There are screams. The earth, the ocean and even the skies rip apart – or so it seems, and there is no other fitting description for it all – and somehow, everyone swears they hear an enraged scream before everything stops.


Above

.

This time it is Hades who destroys their father. Hades, who rips the scythe from father's hands and cuts him to pieces, to bits, to portions so miniscule they are atomic before he scatters them to the deepest pits of Tartarus.

.

The first god to be rescued is Hestia, the little moth whose wings were ripped off by a cruel butterfly.

The butterfly is dead now, killed by another moth who was big and strong and liked the night far too much to allow for the poisonous sun brought by the butterfly to bring false daylight.

Hestia, little Hestia who is supposed to be the oldest, cries in his arms and it seems time slows down when she lets loose all her sorrows.

.

All the freed gods come to an agreement – it is Hades who should be king. Hades, who was the firstborn son of Kronos, the one who saved the day and the world –

Hades, who is still heartbroken and sad and confused.

Hades, who temporarily leaves the conference for a while to clear his thoughts.

Hestia joins him.

.

"My wife is dead," he says hoarsely and tosses a pebble into a pond in a ruined garden, breaking the smooth, mirror-like surface.

"I know," she replies even if she didn't until now. No one has a home and she does not want anyone to not have a shoulder to cry on.

"What kind of ruler would I be if I couldn't even protect my own queen?" he asks after the ripples shredding the surface of the pond finally come to a stop. That is what will happen, she thinks. The effects of this devastation will eventually smooth over and be forgotten in the waves of time.

And they will witness the amnesia of time take place because they are gods and they will live through it all.
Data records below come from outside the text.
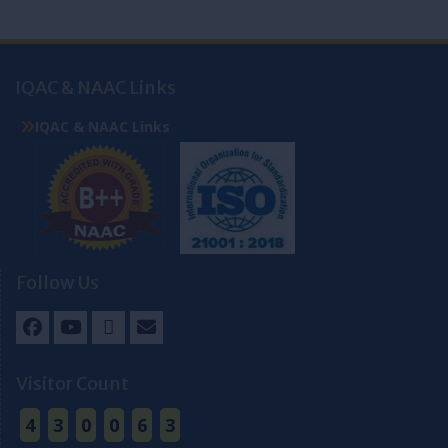
IQAC & NAAC Links
IQAC & NAAC Links
Follow Us
Facebook
Youtube
Twitter
Email
Visitor Count
4
3
0
0
6
3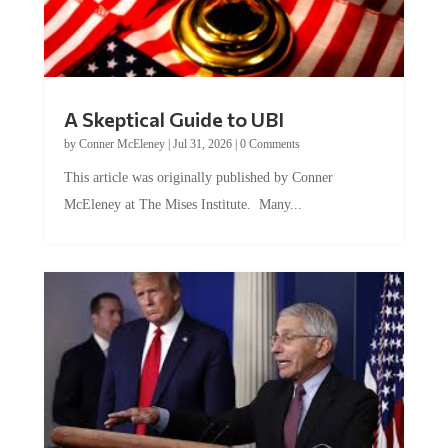
A Skeptical Guide to UBI
by
Conner McEleney
|
Jul 31, 2026
|
0 Comments
This article was originally published by Conner
McEleney at The Mises Institute. Many...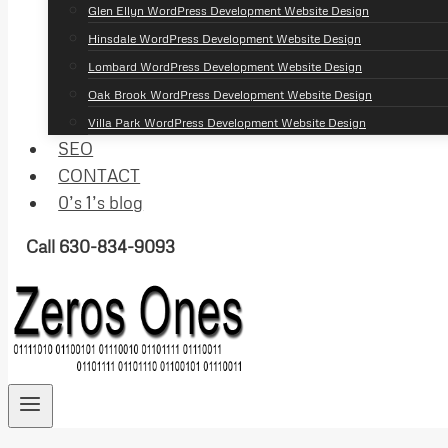
Glen Ellyn WordPress Development Website Design
Hinsdale WordPress Development Website Design
Lombard WordPress Development Website Design
Oak Brook WordPress Development Website Design
Villa Park WordPress Development Website Design
SEO
CONTACT
0’s 1’s blog
Call 630-834-9093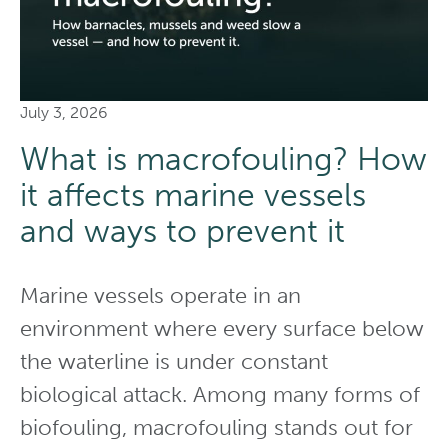
July 3, 2026
What is macrofouling? How
it affects marine vessels
and ways to prevent it
Marine vessels operate in an
environment where every surface below
the waterline is under constant
biological attack. Among many forms of
biofouling, macrofouling stands out for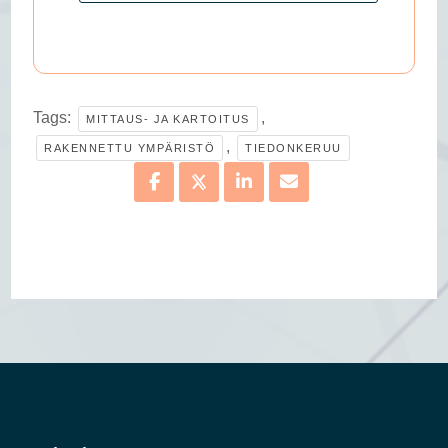
Tags:
,
MITTAUS- JA KARTOITUS
,
RAKENNETTU YMPÄRISTÖ
TIEDONKERUU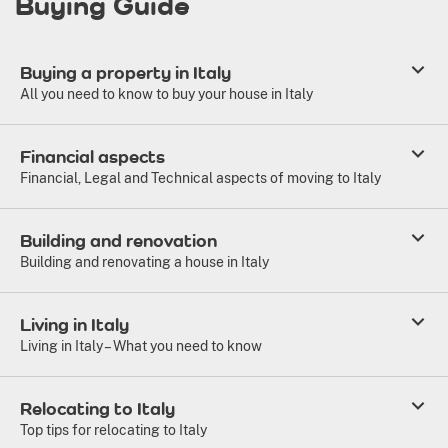
Buying Guide
Buying a property in Italy
All you need to know to buy your house in Italy
Financial aspects
Financial, Legal and Technical aspects of moving to Italy
Building and renovation
Building and renovating a house in Italy
Living in Italy
Living in Italy – What you need to know
Relocating to Italy
Top tips for relocating to Italy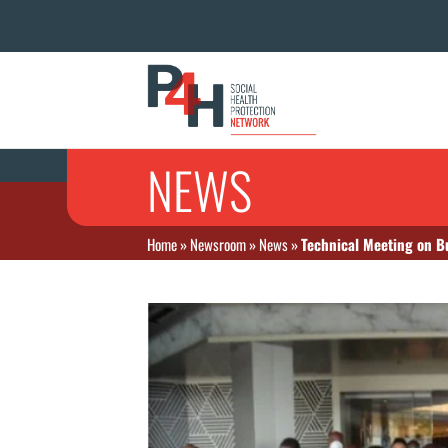
NEWS
Home
»
Newsroom
»
News
»
Technical Meeting on B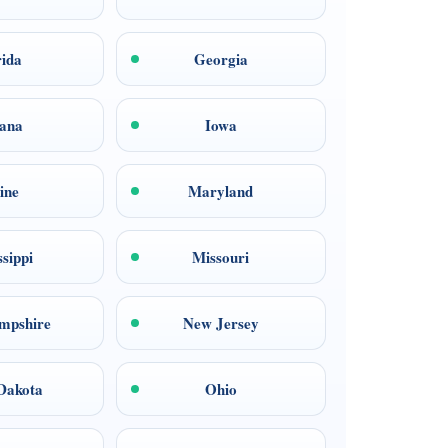
rida
Georgia
iana
Iowa
ine
Maryland
ssippi
Missouri
mpshire
New Jersey
Dakota
Ohio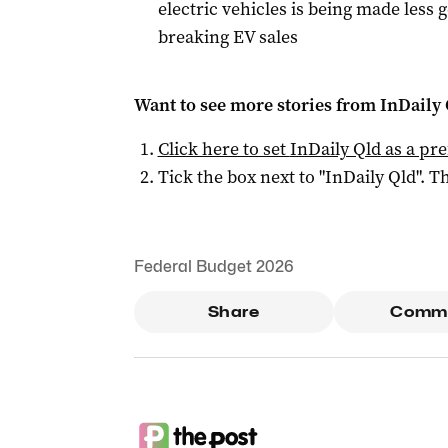
electric vehicles is being made less
breaking EV sales
Want to see more stories from
InDaily 
Click here to set
InDaily Qld
as a pre
Tick the box next to "
InDaily Qld
". Th
Federal Budget 2026
Share
Comm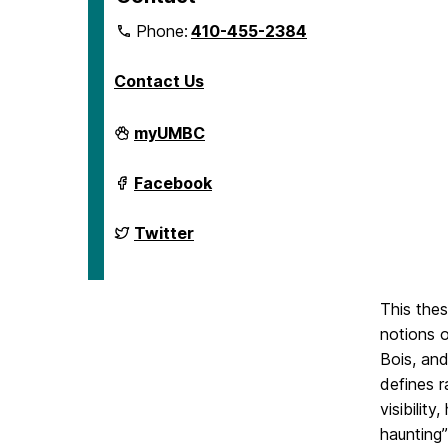
Phone:
410-455-2384
Contact Us
Department
myUMBC
of
English
on
Department
Facebook
of
English
on
Department
Twitter
of
English
on
This thes
notions o
Bois, and
defines 
visibilit
haunting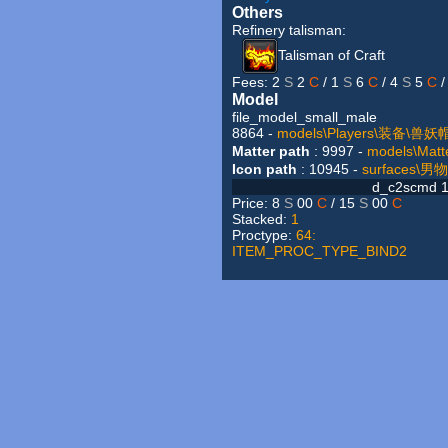
Others
Refinery talisman:
Talisman of Craft
Fees: 2
S
2
C
/ 1
S
6
C
/ 4
S
5
C
/
Model
file_model_small_male
8864 -
models\Players\装备\兽
Matter path
: 9997 -
models\M
Icon path
: 10945 -
surfaces\
d_c2scmd 1
Price: 8
S
00
C
/ 15
S
00
C
Stacked:
1
Proctype:
64:
ITEM_PROC_TYPE_BIND2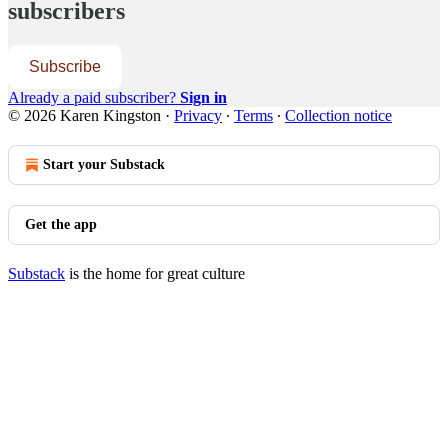
subscribers
Subscribe
Already a paid subscriber?
Sign in
© 2026 Karen Kingston
·
Privacy
∙
Terms
∙
Collection notice
Start your Substack
Get the app
Substack
is the home for great culture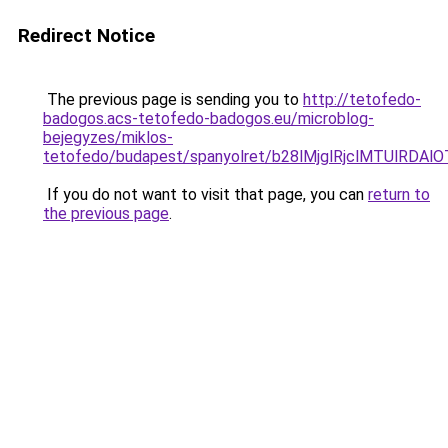
Redirect Notice
The previous page is sending you to
http://tetofedo-
badogos.acs-tetofedo-badogos.eu/microblog-
bejegyzes/miklos-
tetofedo/budapest/spanyolret/b28lMjglRjclMTU
If you do not want to visit that page, you can
return to
the previous page
.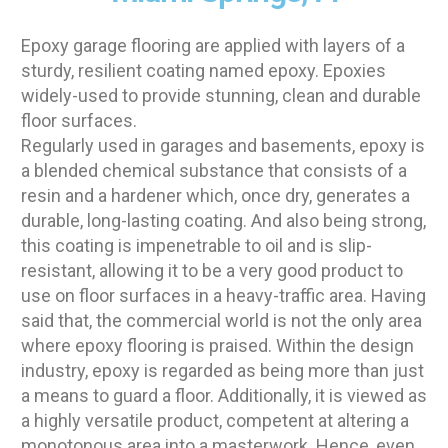
Epoxy garage flooring are applied with layers of a
sturdy, resilient coating named epoxy. Epoxies
widely-used to provide stunning, clean and durable
floor surfaces.
Regularly used in garages and basements, epoxy is
a blended chemical substance that consists of a
resin and a hardener which, once dry, generates a
durable, long-lasting coating. And also being strong,
this coating is impenetrable to oil and is slip-
resistant, allowing it to be a very good product to
use on floor surfaces in a heavy-traffic area. Having
said that, the commercial world is not the only area
where epoxy flooring is praised. Within the design
industry, epoxy is regarded as being more than just
a means to guard a floor. Additionally, it is viewed as
a highly versatile product, competent at altering a
monotonous area into a masterwork. Hence, even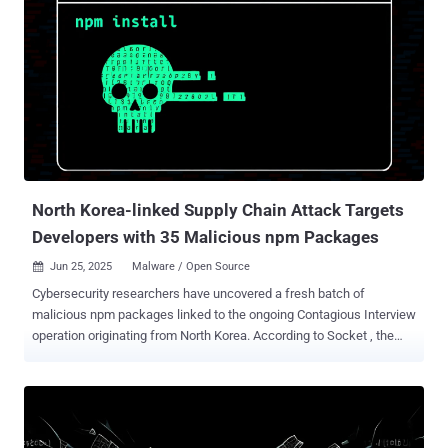
North Korea-linked Supply Chain Attack Targets
Developers with 35 Malicious npm Packages
Jun 25, 2025
Malware / Open Source

Cybersecurity researchers have uncovered a fresh batch of
malicious npm packages linked to the ongoing Contagious Interview
operation originating from North Korea. According to Socket , the
ongoing supply chain attack involves 35 malicious packages that
were uploaded from 24 npm accounts. These packages have been
collectively downloaded over 4,000 times. The complete list of the
JavaScript libraries is below - react-plaid-sdk sumsub-node-websdk
vite-plugin-next-refresh vite-plugin-purify nextjs-insight vite-plugin-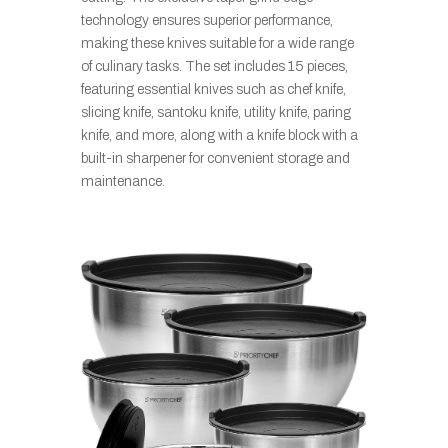
technology ensures superior performance,
making these knives suitable for a wide range
of culinary tasks. The set includes 15 pieces,
featuring essential knives such as chef knife,
slicing knife, santoku knife, utility knife, paring
knife, and more, along with a knife block with a
built-in sharpener for convenient storage and
maintenance.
Hestia shrugs. "I don't know," she murmurs. "I have never thought myself as a ruler."

And that reminds Hades that Hestia was the firstborn child of Kronos, not he.

From the depth of his sorrowful and dark mind he comes up with an idea like new light.


In the light of a new dawn the new King and Queen of the Heavens look down from above and begin to rebuild in hopes of one day restoring their home, a home and not a palace, not a house, a home where they may rest their hearts.